I remember when I took geometry in high school, like most students it's where I was formally introduced to proofs. However, the way we went about them was strange, it really felt like symbol manipulation. We had a big list of axioms and postulates, and proofs were fairly mechanical. They were done by a table, one side was the result, the other was what you invoked to get it
Result | Method ________________________________________________ 1 Lycanthropy | Given 2 A cute bunny | Given 3 A werewolf rabbit | Flibbergoth's theorem of lycanthropic mammals on (1) and (2) ________________________________________________ ∴ Wolf isomorphism | The harewolf-lupine equivalence axiom on (3)
You can see an actual, non-silly simple example here.
However, I question whether or not this is a good way to introduce proof writing. Certainly the proofs that come out are valid (if done correctly). There's nothing inherently wrong, but even now they feel foreign to me. I don't feel like I really got proofs until I took a discrete math course in college, where proofs were more free, we could choose our own approach, and we tended to write in paragraphs. Certainly we still invoked axioms and theorems and brought up givens, but it was much less structured and, for me, was easier to understand and perform.

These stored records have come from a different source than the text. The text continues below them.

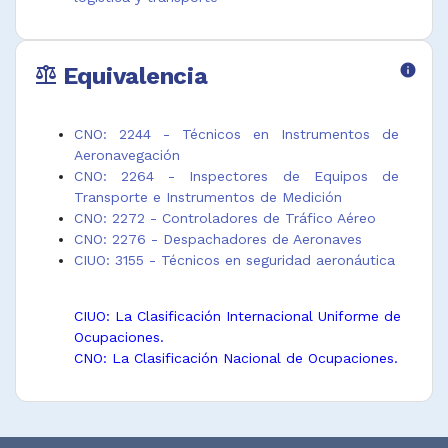
Equivalencia
info
balance
CNO: 2244 - Técnicos en Instrumentos de
Aeronavegación
CNO: 2264 - Inspectores de Equipos de
Transporte e Instrumentos de Medición
CNO: 2272 - Controladores de Tráfico Aéreo
CNO: 2276 - Despachadores de Aeronaves
CIUO: 3155 - Técnicos en seguridad aeronáutica
CIUO: La Clasificación Internacional Uniforme de
Ocupaciones.
CNO: La Clasificación Nacional de Ocupaciones.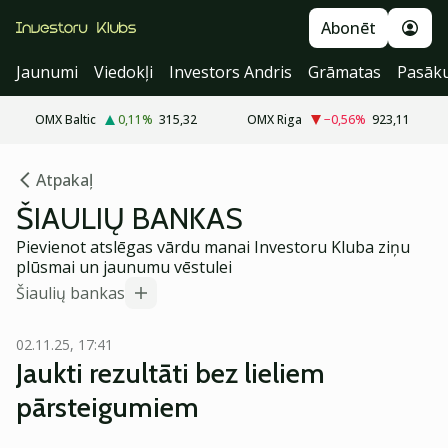
Abonēt
Jaunumi
Viedokļi
Investors Andris
Grāmatas
Pasāk
OMX Baltic
0,11
%
315,32
OMX Riga
−0,56
%
923,11
Atpakaļ
ŠIAULIŲ BANKAS
Pievienot atslēgas vārdu manai Investoru Kluba ziņu
plūsmai un jaunumu vēstulei
Šiaulių bankas
02.11.25, 17:41
Jaukti rezultāti bez lieliem
pārsteigumiem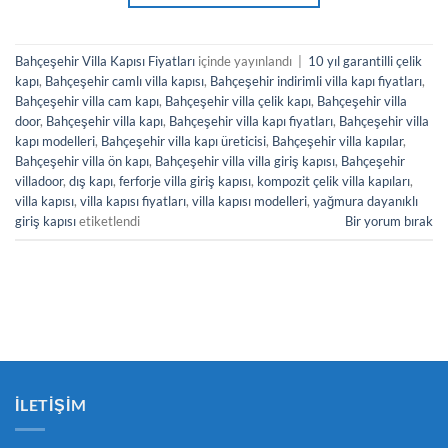
Bahçeşehir Villa Kapısı Fiyatları
içinde yayınlandı
|
10 yıl garantilli çelik
kapı
,
Bahçeşehir camlı villa kapısı
,
Bahçeşehir indirimli villa kapı fiyatları
,
Bahçeşehir villa cam kapı
,
Bahçeşehir villa çelik kapı
,
Bahçeşehir villa
door
,
Bahçeşehir villa kapı
,
Bahçeşehir villa kapı fiyatları
,
Bahçeşehir villa
kapı modelleri
,
Bahçeşehir villa kapı üreticisi
,
Bahçeşehir villa kapılar
,
Bahçeşehir villa ön kapı
,
Bahçeşehir villa villa giriş kapısı
,
Bahçeşehir
villadoor
,
dış kapı
,
ferforje villa giriş kapısı
,
kompozit çelik villa kapıları
,
villa kapısı
,
villa kapısı fiyatları
,
villa kapısı modelleri
,
yağmura dayanıklı
giriş kapısı
etiketlendi
Bir yorum bırak
İLETIŞIM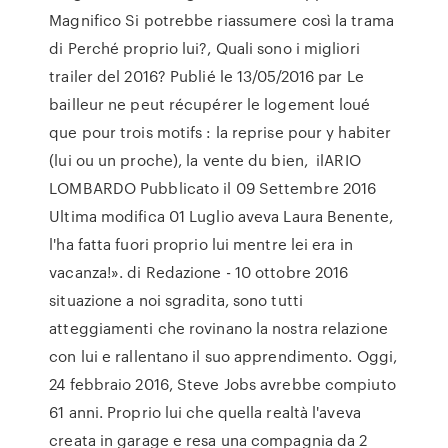
Magnifico Si potrebbe riassumere così la trama
di Perché proprio lui?, Quali sono i migliori
trailer del 2016? Publié le 13/05/2016 par Le
bailleur ne peut récupérer le logement loué
que pour trois motifs : la reprise pour y habiter
(lui ou un proche), la vente du bien, ilARIO
LOMBARDO Pubblicato il 09 Settembre 2016
Ultima modifica 01 Luglio aveva Laura Benente,
l'ha fatta fuori proprio lui mentre lei era in
vacanza!». di Redazione - 10 ottobre 2016
situazione a noi sgradita, sono tutti
atteggiamenti che rovinano la nostra relazione
con lui e rallentano il suo apprendimento. Oggi,
24 febbraio 2016, Steve Jobs avrebbe compiuto
61 anni. Proprio lui che quella realtà l'aveva
creata in garage e resa una compagnia da 2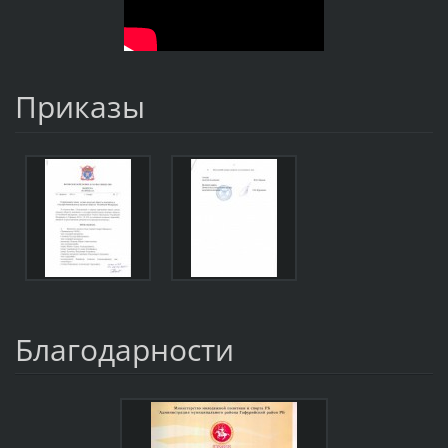
Приказы
Благодарности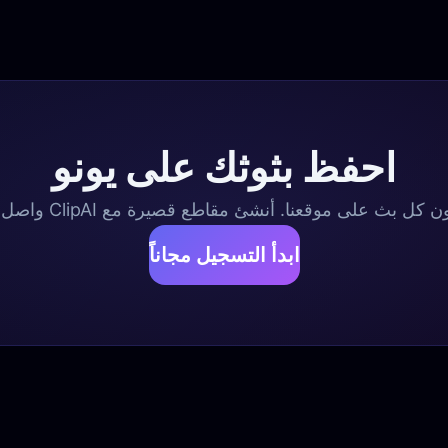
احفظ بثوثك على يونو
وقعنا. أنشئ مقاطع قصيرة مع ClipAI واصل إلى مشاهدين خارج تطبيق يونو.
ابدأ التسجيل مجاناً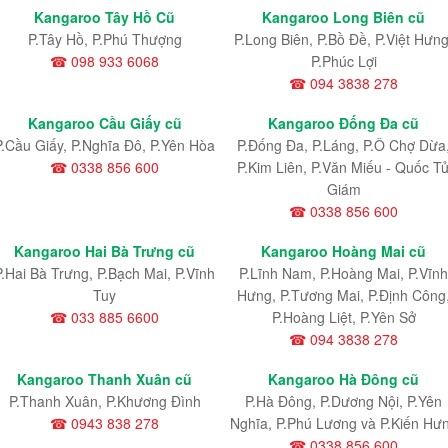
Kangaroo Tây Hồ Cũ
Kangaroo Long Biên cũ
P.Tây Hồ, P.Phú Thượng
P.Long Biên, P.Bồ Đề, P.Việt Hưng
☎ 098 933 6068
P.Phúc Lợi
☎ 094 3838 278
Kangaroo Cầu Giấy cũ
Kangaroo Đống Đa cũ
P.Cầu Giấy, P.Nghĩa Đô, P.Yên Hòa
P.Đống Đa, P.Láng, P.Ô Chợ Dừa
☎ 0338 856 600
P.Kim Liên, P.Văn Miếu - Quốc T
Giám
☎ 0338 856 600
Kangaroo Hai Bà Trưng cũ
Kangaroo Hoàng Mai cũ
P.Hai Bà Trưng, P.Bạch Mai, P.Vĩnh
P.Lĩnh Nam
, P.Hoàng Mai
, P.Vĩnh
Tuy
Hưng
, P.Tương Mai, P.Định Công
☎ 033 885 6600
P.Hoàng Liệt, P.Yên Sở
☎ 094 3838 278
Kangaroo Thanh Xuân cũ
Kangaroo Hà Đông cũ
P.Thanh Xuân, P.Khương Đình
P.Hà Đông, P.Dương Nội, P.Yên
☎ 0943 838 278
Nghĩa, P.Phú Lương và P.Kiến Hư
☎ 0338 856 600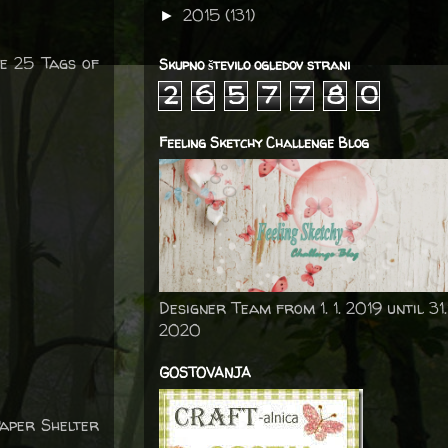
2015
(131)
►
he 25 Tags of
Skupno število ogledov strani
2
6
5
7
7
8
0
Feeling Sketchy Challenge Blog
Designer Team from 1. 1. 2019 until 31.
2020
GOSTOVANJA
Paper Shelter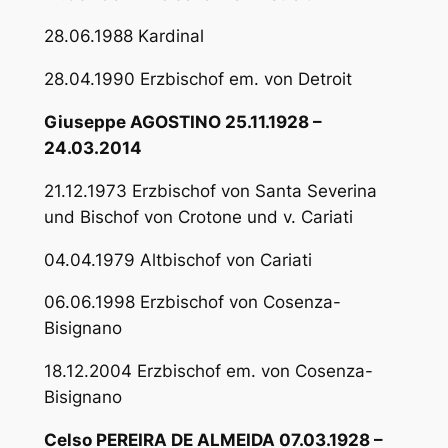
28.06.1988 Kardinal
28.04.1990 Erzbischof em. von Detroit
Giuseppe AGOSTINO 25.11.1928 –
24.03.2014
21.12.1973 Erzbischof von Santa Severina
und Bischof von Crotone und v. Cariati
04.04.1979 Altbischof von Cariati
06.06.1998 Erzbischof von Cosenza-
Bisignano
18.12.2004 Erzbischof em. von Cosenza-
Bisignano
Celso PEREIRA DE ALMEIDA 07.03.1928 –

(Full disclosure: we did introduce more freeform, paragraph-like proofs by contradiction near the end of the course, but it was introduced as a novelty and never used on any exams or homework).
However, I am not the world. I was wondering if there was evidence to support this method for introducing proofs. Is there any evidence that this improves mathematical reasoning, or is easier for students to learn and execute than more free-form proofs? Certainly it's a lot more similar to the mechanical symbol manipulation most students have been doing up to that point, and I can see an argument that while argumentation and mathematical creativity is still involved, providing the structure to make it more mechanical should make it easier to perform given their likely education up to that point.
Still, I can't shake that I had very little idea what was going on until I got to less structured looking proofs. What does the evidence say? Is introducing proofs in a more structured format helpful? Am I just atypical? I'll grant it's entirely possible I wouldn't have even understood freeform proofs if I hadn't done the structured approach first, but I still have trouble doing the same proofs in table format that I could do easily in a paragraph with sentences interspersed with notation, so I don't know. I've always personally had a more argumentative/wordy approach to doing math (post-arithmetic at least).
Edit: As mweiss indicated, "effectiveness" isn't very well defined. I was trying to get at concepts such as "does the 2-column method help foster an ability to prove mathematical statements, or does it hold back or confuse students more than the more freeform style of proving things?" Overall, I think mweiss attempt to answer the question in terms of whether it provides reasonable structure to guide students or else acts as a straightjacket that stifles their ability to freely think about problems is what I was getting at.